> **Texte du document**:
*****
Certes « Toutes les idées, en tant qu’elles sont en Dieu, sont vraies ». (II 32d). Mais adéquate ? je ne crois pas. Est-ce que l’adéquation n’est pas strictement relative au Mental et au rapport de l’idée qui le constitue à Dieu (logique du Deus quatenus…) ?


Si. Prenons pe III 1 démo: "..tout ce qui suit nécessairement d'une idée qui en Dieu est adéquate ...". Il suffit d'avoir 'un point de vue' spécifique sur une idée pour pouvoir dire si c'est adéquate ou non (donc je ne crois pas que les idées sont 'en soi' adéquates), mais il peut aussi bien s'agir du point de vue de Dieu que du point de vue d'un homme. Une idée qui en Dieu est adéquate, peut être inadéquate dans le Mental d'un homme, et dans les deux cas, il faut regarder le Mental en question pour pouvoir dire si l'idée y est adéquate ou non. Mais en Dieu, toutes les idées sont adéquates, vu qu'il a une 'vue d'ensemble (voir notre conversation précédente là-dessus, et la discussion avec bardamu; Dieu contient aussi les idées inadéquates, mais seulement en tant qu'elles sont parties d'une idée adéquate en lui).

Miam a écrit : Sinon, bien sûr, comme je l’ai dit à Bardamu : toutes les idées qui sont en nous confuses parce que séparées de leur cause (« conséquences sans prémisse ») ne le sont plus en Dieu.


oui voilà, c'est ce que je voulais dire.

Miam a écrit : Mais cela ne veut pas dire que tous les êtres objectifs qui suivent de l’idée de Dieu sont des idées adéquates en nous puisque cela dépend de la manière dont ils constituent l’essence de notre Mental.
*****
(Données enregistrées)
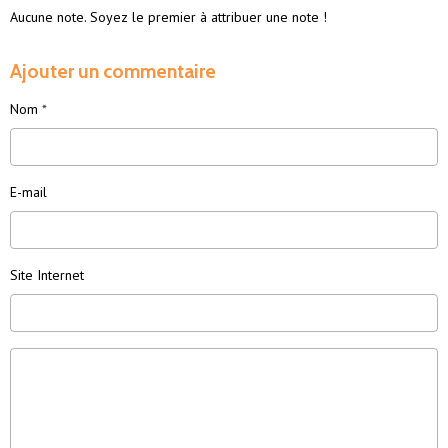
Aucune note. Soyez le premier à attribuer une note !
Ajouter un commentaire
Nom
E-mail
Site Internet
*****
> **Consigne 1**:
Expliquez en une à trois phrases pourquoi, selon le texte du document, toutes les idées sont adéquates en Dieu.
> **Consigne 2**:
D'après les propos de Miam rapportés dans le texte du document, pour quelle raison les idées qui sont en nous sont-elles confuses ?

> **Réponse attendue 1**:
Toutes les idées sont adéquates en Dieu parce qu'il a une « vue d'ensemble ». Il contient aussi les idées inadéquates, mais seulement en tant qu'elles sont parties d'une idée adéquate en lui.

> **Réponse attendue 2**:
Parce qu'elles sont séparées de leur cause (« conséquences sans prémisse »).